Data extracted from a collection
BEGIN
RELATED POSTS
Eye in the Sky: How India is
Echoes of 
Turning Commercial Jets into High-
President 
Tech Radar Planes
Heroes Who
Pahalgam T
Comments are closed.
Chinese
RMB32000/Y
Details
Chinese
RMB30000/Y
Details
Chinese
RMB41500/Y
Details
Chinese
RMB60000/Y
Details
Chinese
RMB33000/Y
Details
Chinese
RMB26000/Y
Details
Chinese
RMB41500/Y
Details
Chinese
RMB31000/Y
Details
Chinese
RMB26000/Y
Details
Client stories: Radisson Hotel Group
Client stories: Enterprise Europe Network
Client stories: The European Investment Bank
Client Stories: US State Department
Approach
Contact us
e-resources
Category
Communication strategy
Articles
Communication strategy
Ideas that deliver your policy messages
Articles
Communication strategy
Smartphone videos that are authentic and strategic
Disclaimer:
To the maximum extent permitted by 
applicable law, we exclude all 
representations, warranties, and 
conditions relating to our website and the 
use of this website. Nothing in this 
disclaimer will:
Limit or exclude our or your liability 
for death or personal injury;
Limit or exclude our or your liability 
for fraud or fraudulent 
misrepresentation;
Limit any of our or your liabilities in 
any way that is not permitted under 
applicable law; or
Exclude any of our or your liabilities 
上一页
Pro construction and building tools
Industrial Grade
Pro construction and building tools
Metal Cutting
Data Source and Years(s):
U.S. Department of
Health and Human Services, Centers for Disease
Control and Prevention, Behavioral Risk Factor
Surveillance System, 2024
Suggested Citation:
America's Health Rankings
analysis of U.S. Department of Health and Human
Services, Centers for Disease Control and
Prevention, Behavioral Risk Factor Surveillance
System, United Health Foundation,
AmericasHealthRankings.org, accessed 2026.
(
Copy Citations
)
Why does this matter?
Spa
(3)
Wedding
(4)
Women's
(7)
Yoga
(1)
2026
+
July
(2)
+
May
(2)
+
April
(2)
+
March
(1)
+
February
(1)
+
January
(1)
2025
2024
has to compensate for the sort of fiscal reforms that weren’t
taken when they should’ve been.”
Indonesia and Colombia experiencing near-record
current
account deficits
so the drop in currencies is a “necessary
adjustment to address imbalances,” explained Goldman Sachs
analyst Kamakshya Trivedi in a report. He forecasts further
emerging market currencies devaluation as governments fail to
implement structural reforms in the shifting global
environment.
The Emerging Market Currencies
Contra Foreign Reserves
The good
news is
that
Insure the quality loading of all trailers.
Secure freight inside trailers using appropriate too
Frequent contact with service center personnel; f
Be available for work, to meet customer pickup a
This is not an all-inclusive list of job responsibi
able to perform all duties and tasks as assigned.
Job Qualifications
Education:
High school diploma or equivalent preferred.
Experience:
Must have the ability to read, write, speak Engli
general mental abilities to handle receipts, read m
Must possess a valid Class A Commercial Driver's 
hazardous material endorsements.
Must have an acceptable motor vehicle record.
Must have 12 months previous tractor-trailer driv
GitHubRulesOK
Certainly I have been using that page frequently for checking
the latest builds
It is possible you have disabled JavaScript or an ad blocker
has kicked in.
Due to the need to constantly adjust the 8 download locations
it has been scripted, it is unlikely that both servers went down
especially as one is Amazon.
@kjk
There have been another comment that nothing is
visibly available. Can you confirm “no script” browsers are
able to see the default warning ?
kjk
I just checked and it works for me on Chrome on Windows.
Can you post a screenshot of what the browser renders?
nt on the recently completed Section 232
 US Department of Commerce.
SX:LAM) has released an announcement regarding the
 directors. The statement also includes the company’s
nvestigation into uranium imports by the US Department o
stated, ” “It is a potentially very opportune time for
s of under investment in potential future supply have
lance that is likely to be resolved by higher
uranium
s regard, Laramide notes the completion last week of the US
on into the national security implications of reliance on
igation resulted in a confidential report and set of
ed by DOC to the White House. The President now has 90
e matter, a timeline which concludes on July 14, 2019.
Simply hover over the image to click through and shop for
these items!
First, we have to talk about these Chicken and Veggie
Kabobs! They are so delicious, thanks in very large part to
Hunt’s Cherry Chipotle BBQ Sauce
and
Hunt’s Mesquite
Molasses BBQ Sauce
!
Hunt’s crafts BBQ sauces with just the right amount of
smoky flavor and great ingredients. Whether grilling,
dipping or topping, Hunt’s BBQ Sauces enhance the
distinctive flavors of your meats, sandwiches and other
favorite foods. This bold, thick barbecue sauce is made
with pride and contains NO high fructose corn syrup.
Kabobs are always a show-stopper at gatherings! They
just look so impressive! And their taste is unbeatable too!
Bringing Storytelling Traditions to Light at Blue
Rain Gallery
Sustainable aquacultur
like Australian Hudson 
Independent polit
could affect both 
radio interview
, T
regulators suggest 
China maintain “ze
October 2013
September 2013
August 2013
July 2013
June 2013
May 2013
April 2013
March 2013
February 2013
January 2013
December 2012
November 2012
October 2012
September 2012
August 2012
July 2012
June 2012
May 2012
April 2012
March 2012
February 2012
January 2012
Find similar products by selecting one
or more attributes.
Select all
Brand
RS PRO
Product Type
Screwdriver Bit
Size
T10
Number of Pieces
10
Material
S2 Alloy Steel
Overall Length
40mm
END
**TASK BRIEF**
Copy, please, exactly the lines that start at the first line of the data and end at the line containing "representations, warranties, and", both kept and no others.

**SOLUTION FOR THIS TASK**
RELATED POSTS
Eye in the Sky: How India is
Echoes of 
Turning Commercial Jets into High-
President 
Tech Radar Planes
Heroes Who
Pahalgam T
Comments are closed.
Chinese
RMB32000/Y
Details
Chinese
RMB30000/Y
Details
Chinese
RMB41500/Y
Details
Chinese
RMB60000/Y
Details
Chinese
RMB33000/Y
Details
Chinese
RMB26000/Y
Details
Chinese
RMB41500/Y
Details
Chinese
RMB31000/Y
Details
Chinese
RMB26000/Y
Details
Client stories: Radisson Hotel Group
Client stories: Enterprise Europe Network
Client stories: The European Investment Bank
Client Stories: US State Department
Approach
Contact us
e-resources
Category
Communication strategy
Articles
Communication strategy
Ideas that deliver your policy messages
Articles
Communication strategy
Smartphone videos that are authentic and strategic
Disclaimer:
To the maximum extent permitted by 
applicable law, we exclude all 
representations, warranties, and 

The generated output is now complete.